La prise de conscience et l’affirmation identitaire

L’affiliation au nationalisme moderniste explique le fait que ce furent les hommes qui les premiers élevèrent la voix en faveur de l’émancipation féminine. Les premiers féministes vietnamiens dans l’ère moderne furent par conséquent, assez contradictoirement des lettrés, mais des lettrés réformistes, initiateurs du mouvement Duy tân (Renouveau) du début du 20ème siècle. Fidèles aux traditions, ils se souciaient de l’harmonie au sein du couple, où la femme obéissait à son époux ; mais considéraient comme condition sine qua non de cette harmonie qu’il était indispensable, d’un côté et de l’autre, de bien choisir son conjoint, pour que chacun et chacune contribue au bonheur de la famille. 1593 L’harmonie familiale se devait par contre de contribuer à l’accomplissement du devoir envers la patrie, ce qui encourageait la conscience citoyenne de la part des femmes comme des hommes. La patrie vietnamienne étant humiliée et exploitée sous la colonisation, la conscience citoyenne s’exprimait tout d’abord par une protestation contre toute atteinte à la dignité humaine. Les femmes vietnamiennes, quand elles reprirent à leur compte l’exhortation au modernisme, surent dès le début stigmatiser l’attitude « y lai (s’appuyer passivement et exclusivement sur autrui) 1594  » comme première cible de leur lutte pour l’autonomie.
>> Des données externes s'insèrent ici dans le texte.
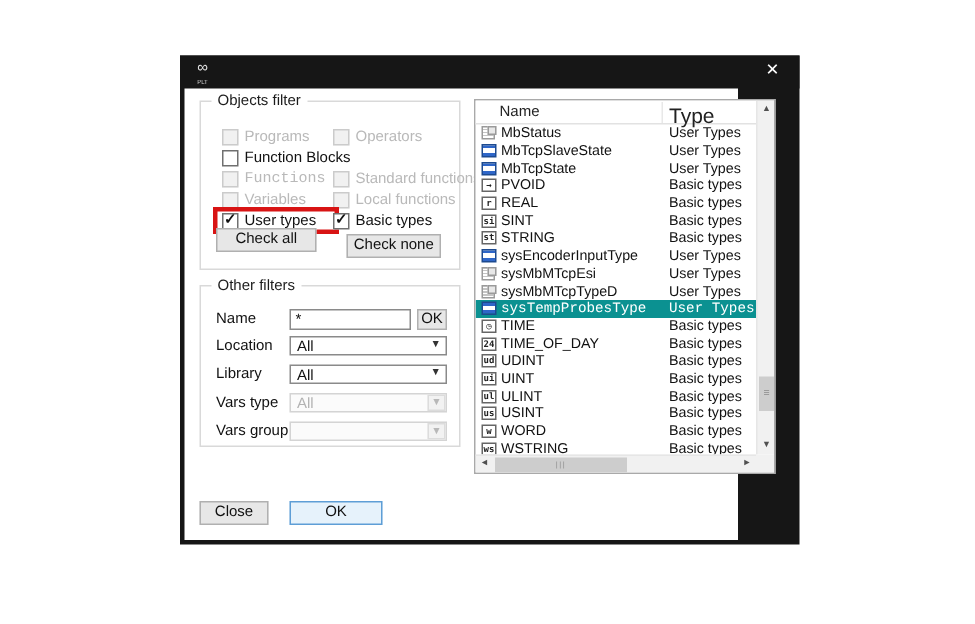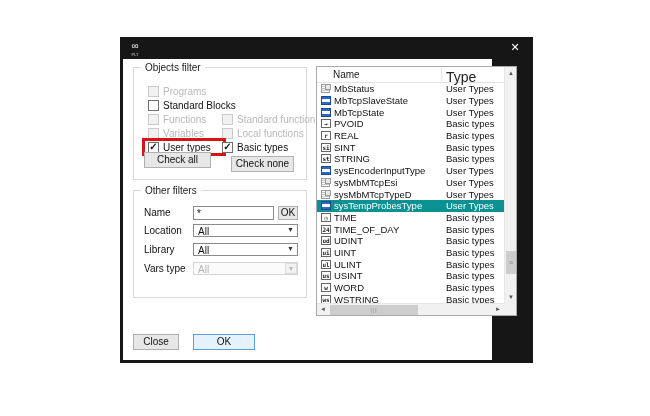"Operators" div.cb-item { html: none -> <div> <span> <span></span> </span> <span>Operators</span> </div> }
Pour mériter d’être la compagne à égalité avec son époux, la femme idéale était celle qui « nourrissait l’ambition de son mari (truong chi cho chông) », qui savait bien élever et éduquer ses enfants, etc. Et l’individu-femme, dans quelle mesure en était-il tenu compte ?

Notes
1593.

Voir supra chapitre VII.

1594.

Comme il n’existe pas d’équivalent français à ce terme pourtant très usuel en vietnamien, surtout pour désigner l’attitude comportemental des “faibles” (femmes, enfants, subordonnés, petit peuple, etc.), nous avons eu recours au Dictionnaire vietnamien-français, op. cit., p. 1129, qui donne comme traductions : « compter passivement sur, ne compter que sur, s’appuyer exclusivement sur ».